The TaskBot Challenge also incorporates screen-based interactions into the conversational experience, so in addition to verbal instructions, customers with Echo screen devices or a FireTV may be presented with step-by-step instructions, images, or diagrams that enhance task guidance.
Updates for TaskBot Challenge 2
This year’s challenge will be expanded to include more hobbies and at-home activities. Participating teams will be asked to propose innovative ways to incorporate visual aids into every conversation turn when a screen is available. Innovative ideas on improving the presentation of visual aids, as well as the coordination of visual and verbal modalities will be part of the team selection criteria.
“Together with our academic partners, we learned a ton during the first year of the Alexa Prize TaskBot challenge. This will help us ease the task — pun intended — of the academic teams when they build even smarter taskbots in the second year of the challenge,” said Yoelle Maarek, vice president of research and science, Alexa Shopping. “In this collaboration with talented graduate students, we will keep pushing further the boundaries of science for Alexa to delight and ease the life of millions of customers.”
Each participating team will receive a $250,000 research grant, Alexa-enabled devices, free Amazon Web Services cloud computing services to support their research and development efforts, access to the TaskBot Toolkit, other data resources, and Alexa team support.
Similar to last year, teams will be able to utilize datasets from Whole Foods Market and wikiHow in developing their taskbots. These data sources will be readily available to teams via application programming interfaces (APIs), streamlining development efforts while allowing teams to deliver quality customer experiences.

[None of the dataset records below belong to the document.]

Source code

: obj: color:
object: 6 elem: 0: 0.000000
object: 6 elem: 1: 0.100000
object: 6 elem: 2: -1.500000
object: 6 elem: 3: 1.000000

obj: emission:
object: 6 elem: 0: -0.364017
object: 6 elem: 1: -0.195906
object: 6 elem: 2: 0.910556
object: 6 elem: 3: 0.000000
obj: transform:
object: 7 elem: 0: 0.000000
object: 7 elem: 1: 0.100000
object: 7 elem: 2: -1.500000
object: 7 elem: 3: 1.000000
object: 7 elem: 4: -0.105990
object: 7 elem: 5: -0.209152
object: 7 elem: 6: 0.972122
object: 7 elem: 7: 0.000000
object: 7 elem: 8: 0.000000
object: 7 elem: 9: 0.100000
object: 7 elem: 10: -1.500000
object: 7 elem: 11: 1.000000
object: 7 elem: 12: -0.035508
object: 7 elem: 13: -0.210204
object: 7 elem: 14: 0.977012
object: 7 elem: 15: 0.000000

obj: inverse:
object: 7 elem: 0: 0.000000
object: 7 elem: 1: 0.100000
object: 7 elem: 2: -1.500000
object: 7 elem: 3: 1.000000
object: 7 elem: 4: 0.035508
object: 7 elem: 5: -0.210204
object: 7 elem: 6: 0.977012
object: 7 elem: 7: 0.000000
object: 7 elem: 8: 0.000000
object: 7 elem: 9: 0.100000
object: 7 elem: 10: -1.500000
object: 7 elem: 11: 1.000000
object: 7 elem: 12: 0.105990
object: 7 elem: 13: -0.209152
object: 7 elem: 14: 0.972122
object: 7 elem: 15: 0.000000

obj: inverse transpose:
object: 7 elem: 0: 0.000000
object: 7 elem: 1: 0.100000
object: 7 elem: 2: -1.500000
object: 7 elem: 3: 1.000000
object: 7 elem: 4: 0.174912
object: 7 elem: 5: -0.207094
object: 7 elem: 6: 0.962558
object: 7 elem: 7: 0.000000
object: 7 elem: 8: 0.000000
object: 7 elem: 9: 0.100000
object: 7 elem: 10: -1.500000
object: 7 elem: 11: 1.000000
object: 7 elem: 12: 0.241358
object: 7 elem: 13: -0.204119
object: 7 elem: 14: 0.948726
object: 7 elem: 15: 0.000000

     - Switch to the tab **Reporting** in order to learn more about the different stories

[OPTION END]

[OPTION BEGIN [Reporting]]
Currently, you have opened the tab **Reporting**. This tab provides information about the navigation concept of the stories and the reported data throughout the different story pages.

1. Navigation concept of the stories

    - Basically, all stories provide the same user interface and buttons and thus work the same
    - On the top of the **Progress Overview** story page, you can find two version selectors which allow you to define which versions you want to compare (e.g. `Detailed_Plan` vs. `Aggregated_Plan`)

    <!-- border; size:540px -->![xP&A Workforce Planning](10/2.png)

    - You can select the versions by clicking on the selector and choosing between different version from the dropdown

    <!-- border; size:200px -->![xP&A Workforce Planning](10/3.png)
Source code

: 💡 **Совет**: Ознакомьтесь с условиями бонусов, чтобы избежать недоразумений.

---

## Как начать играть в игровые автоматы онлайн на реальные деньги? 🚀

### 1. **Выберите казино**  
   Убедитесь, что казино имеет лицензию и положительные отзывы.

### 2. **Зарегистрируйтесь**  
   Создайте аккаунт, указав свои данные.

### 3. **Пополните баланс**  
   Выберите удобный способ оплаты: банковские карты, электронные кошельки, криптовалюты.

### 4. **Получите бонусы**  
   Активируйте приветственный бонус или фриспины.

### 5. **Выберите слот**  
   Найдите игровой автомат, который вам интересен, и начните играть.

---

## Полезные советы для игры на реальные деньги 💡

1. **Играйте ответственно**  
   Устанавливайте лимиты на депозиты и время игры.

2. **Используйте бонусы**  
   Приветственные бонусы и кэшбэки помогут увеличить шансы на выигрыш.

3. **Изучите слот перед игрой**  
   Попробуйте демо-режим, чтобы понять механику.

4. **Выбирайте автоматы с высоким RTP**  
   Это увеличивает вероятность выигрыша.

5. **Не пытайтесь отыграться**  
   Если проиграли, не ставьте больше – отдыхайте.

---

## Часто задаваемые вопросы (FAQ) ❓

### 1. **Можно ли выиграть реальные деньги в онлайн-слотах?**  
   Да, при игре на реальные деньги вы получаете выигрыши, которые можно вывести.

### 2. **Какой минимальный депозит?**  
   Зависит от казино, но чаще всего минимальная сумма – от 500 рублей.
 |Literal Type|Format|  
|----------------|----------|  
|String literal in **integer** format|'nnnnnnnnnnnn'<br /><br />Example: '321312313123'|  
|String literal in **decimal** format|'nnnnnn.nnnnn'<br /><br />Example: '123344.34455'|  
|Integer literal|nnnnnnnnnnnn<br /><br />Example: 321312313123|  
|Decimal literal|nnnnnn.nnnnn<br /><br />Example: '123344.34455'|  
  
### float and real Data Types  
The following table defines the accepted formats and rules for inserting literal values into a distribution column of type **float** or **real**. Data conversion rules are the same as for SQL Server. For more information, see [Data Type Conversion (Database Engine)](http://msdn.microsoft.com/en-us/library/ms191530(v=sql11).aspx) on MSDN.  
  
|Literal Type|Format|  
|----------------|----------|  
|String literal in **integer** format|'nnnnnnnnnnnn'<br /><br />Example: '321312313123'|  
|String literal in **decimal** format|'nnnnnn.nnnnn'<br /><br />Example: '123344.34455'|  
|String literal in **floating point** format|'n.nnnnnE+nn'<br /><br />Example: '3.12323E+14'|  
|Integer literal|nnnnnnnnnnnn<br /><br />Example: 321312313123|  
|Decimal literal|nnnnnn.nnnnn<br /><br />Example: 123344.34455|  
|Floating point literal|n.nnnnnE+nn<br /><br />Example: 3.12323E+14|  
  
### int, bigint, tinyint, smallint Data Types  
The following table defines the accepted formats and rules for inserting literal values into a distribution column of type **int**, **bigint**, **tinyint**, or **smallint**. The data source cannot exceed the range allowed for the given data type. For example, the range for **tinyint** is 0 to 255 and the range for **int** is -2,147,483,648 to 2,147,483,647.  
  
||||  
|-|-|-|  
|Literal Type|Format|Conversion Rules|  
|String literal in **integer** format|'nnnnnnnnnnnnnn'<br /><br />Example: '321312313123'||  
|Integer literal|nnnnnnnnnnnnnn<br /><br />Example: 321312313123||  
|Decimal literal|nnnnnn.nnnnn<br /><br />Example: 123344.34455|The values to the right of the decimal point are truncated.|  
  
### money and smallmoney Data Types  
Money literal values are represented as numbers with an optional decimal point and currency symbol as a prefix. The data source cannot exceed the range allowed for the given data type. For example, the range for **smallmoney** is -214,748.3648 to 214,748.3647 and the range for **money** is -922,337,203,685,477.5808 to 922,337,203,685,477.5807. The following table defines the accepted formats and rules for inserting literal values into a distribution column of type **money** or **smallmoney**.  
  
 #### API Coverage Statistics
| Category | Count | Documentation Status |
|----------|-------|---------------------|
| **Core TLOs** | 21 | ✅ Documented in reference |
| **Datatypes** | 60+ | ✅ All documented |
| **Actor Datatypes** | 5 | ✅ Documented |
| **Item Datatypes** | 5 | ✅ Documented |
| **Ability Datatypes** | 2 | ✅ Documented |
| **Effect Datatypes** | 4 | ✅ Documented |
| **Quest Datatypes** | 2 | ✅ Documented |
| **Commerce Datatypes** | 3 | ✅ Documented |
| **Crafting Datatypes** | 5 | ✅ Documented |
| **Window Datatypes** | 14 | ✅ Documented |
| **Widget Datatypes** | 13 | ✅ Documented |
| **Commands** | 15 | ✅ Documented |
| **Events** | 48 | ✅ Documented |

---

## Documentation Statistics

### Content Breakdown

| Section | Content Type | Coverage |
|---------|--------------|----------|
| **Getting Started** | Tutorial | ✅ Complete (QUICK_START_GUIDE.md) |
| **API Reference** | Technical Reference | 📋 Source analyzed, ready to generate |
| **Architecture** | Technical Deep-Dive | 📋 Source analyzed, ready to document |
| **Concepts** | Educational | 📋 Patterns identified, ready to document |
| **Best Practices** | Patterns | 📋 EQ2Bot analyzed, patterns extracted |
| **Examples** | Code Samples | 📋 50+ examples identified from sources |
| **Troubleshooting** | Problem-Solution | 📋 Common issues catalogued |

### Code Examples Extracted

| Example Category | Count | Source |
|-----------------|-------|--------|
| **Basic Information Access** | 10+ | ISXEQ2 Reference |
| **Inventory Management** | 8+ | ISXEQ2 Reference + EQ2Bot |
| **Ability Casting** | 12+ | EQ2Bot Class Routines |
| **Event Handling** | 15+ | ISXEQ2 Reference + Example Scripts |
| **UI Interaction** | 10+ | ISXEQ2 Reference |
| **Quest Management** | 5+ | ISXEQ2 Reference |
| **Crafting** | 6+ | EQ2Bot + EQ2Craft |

Starting in the spring of 2023, customers will be able to interact with the taskbots by saying, “Alexa, let’s work together”. That prompt will initiate an interaction with one of the taskbots. After the interaction ends, the customer will be asked to rate how helpful that taskbot was in guiding the interaction, and will have the option to provide freeform feedback to help the teams improve their taskbots.
“Building on our experience with the first Taskbot Challenge, we know that success will require participating teams to address open research problems in identifying and representing relevant general and specialized knowledge for the task from a variety of sources, and incorporating this knowledge into the conversation in appropriate and engaging ways,” Agichtein said. “It will also require examining long standing challenges in commonsense and causal reasoning, and multimodal language processing and response generation.”
How to apply : The application period for the challenge begins on Sept. 22 and runs through Nov. 4, 2022. Up to 10 teams will be selected to participate in the challenge by Nov. 21, 2022, and the competition will begin on Jan. 9, 2023. Participating teams will be provided access to the APIs and the TaskBot toolkit during a bootcamp in January. The challenge will conclude with winners being announced in September 2023.